What is required
Only the text of the records belongs in the answer, copied exactly and without pictures.

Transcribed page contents

---

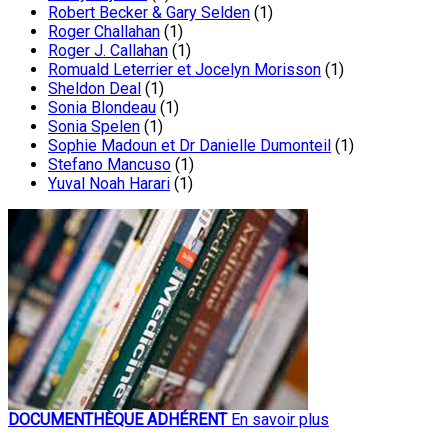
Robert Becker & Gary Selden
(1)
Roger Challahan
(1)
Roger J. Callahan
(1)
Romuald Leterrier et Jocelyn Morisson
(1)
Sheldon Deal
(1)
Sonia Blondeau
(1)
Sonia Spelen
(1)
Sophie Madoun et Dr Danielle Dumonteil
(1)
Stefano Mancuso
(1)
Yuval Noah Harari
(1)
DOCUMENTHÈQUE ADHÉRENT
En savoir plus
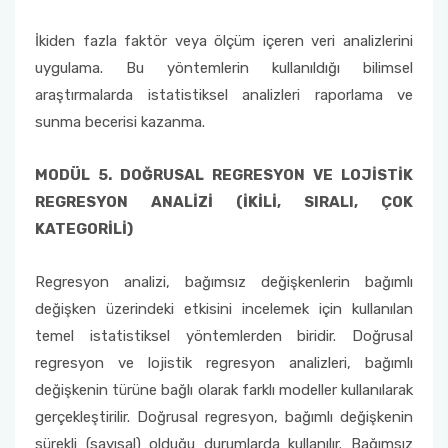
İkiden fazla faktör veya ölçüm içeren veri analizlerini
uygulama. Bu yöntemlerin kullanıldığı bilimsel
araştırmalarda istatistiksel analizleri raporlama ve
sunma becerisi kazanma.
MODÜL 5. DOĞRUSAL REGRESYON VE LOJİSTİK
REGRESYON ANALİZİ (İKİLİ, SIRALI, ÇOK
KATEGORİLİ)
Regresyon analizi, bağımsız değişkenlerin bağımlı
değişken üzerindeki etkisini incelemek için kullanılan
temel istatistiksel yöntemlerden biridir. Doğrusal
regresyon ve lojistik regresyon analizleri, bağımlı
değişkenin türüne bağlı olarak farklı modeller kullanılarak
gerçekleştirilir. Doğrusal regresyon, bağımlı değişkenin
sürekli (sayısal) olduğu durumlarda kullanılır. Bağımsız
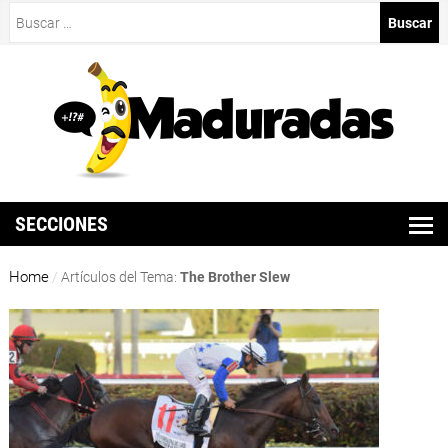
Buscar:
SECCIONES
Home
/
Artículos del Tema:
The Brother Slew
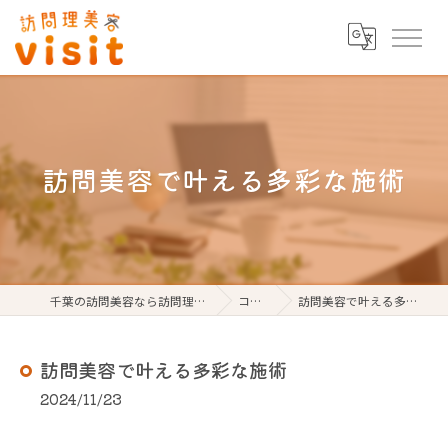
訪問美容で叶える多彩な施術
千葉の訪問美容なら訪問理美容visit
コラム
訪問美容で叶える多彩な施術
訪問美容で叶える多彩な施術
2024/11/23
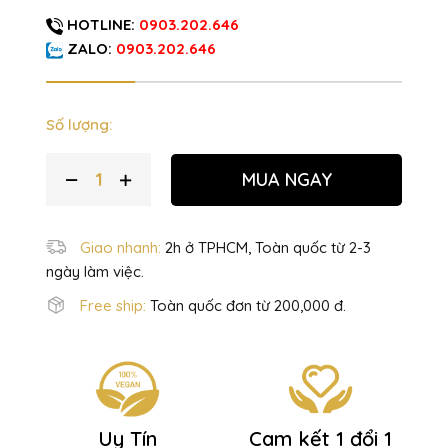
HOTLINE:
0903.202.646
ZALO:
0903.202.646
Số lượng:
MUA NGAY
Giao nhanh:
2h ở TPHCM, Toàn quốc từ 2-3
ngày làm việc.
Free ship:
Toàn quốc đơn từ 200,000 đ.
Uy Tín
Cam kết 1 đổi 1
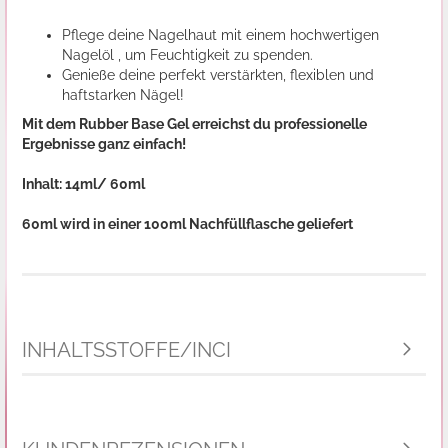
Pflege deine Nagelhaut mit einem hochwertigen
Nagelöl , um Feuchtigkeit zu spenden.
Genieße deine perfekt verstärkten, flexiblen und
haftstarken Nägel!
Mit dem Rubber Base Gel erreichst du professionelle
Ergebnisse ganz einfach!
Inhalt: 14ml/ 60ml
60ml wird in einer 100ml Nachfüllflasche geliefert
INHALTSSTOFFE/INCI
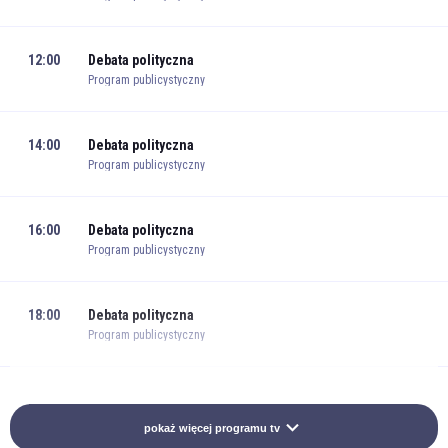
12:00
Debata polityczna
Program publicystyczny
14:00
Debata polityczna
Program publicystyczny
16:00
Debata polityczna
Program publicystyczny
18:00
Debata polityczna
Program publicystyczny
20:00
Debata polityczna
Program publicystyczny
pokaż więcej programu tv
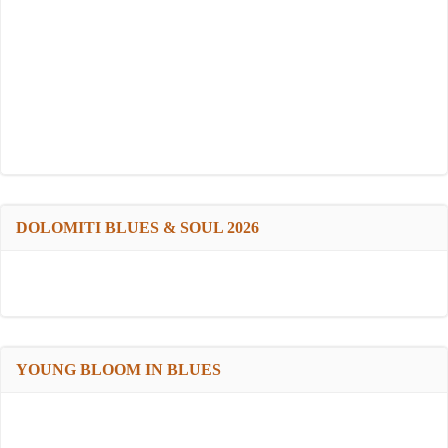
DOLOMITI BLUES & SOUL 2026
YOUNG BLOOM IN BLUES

---

Answer space
Robert Becker & Gary Selden
(1)
Roger Challahan
(1)
Roger J. Callahan
(1)
Romuald Leterrier et Jocelyn Morisson
(1)
Sheldon Deal
(1)
Sonia Blondeau
(1)
Sonia Spelen
(1)
Sophie Madoun et Dr Danielle Dumonteil
(1)
Stefano Mancuso
(1)
Yuval Noah Harari
(1)
DOCUMENTHÈQUE ADHÉRENT
En savoir plus
İkiden fazla faktör veya ölçüm içeren veri analizlerini
uygulama. Bu yöntemlerin kullanıldığı bilimsel
araştırmalarda istatistiksel analizleri raporlama ve
sunma becerisi kazanma.
MODÜL 5. DOĞRUSAL REGRESYON VE LOJİSTİK
REGRESYON ANALİZİ (İKİLİ, SIRALI, ÇOK
KATEGORİLİ)
Regresyon analizi, bağımsız değişkenlerin bağımlı
değişken üzerindeki etkisini incelemek için kullanılan
temel istatistiksel yöntemlerden biridir. Doğrusal
regresyon ve lojistik regresyon analizleri, bağımlı
değişkenin türüne bağlı olarak farklı modeller kullanılarak
gerçekleştirilir. Doğrusal regresyon, bağımlı değişkenin
sürekli (sayısal) olduğu durumlarda kullanılır. Bağımsız
Buscar:
SECCIONES
Home
/
Artículos del Tema:
The Brother Slew
訪問美容で叶える多彩な施術
千葉の訪問美容なら訪問理美容visit
コラム
訪問美容で叶える多彩な施術
訪問美容で叶える多彩な施術
2024/11/23
HOTLINE:
0903.202.646
ZALO:
0903.202.646
Số lượng:
MUA NGAY
Giao nhanh:
2h ở TPHCM, Toàn quốc từ 2-3
ngày làm việc.
Free ship:
Toàn quốc đơn từ 200,000 đ.
Uy Tín
Cam kết 1 đổi 1
Pflege deine Nagelhaut mit einem hochwertigen
Nagelöl , um Feuchtigkeit zu spenden.
Genieße deine perfekt verstärkten, flexiblen und
haftstarken Nägel!
Mit dem Rubber Base Gel erreichst du professionelle
Ergebnisse ganz einfach!
Inhalt: 14ml/ 60ml
60ml wird in einer 100ml Nachfüllflasche geliefert
INHALTSSTOFFE/INCI
12:00
Debata polityczna
Program publicystyczny
14:00
Debata polityczna
Program publicystyczny
16:00
Debata polityczna
Program publicystyczny
18:00
Debata polityczna
Program publicystyczny
20:00
Debata polityczna
Program publicystyczny
pokaż więcej programu tv
DOLOMITI BLUES & SOUL 2026
YOUNG BLOOM IN BLUES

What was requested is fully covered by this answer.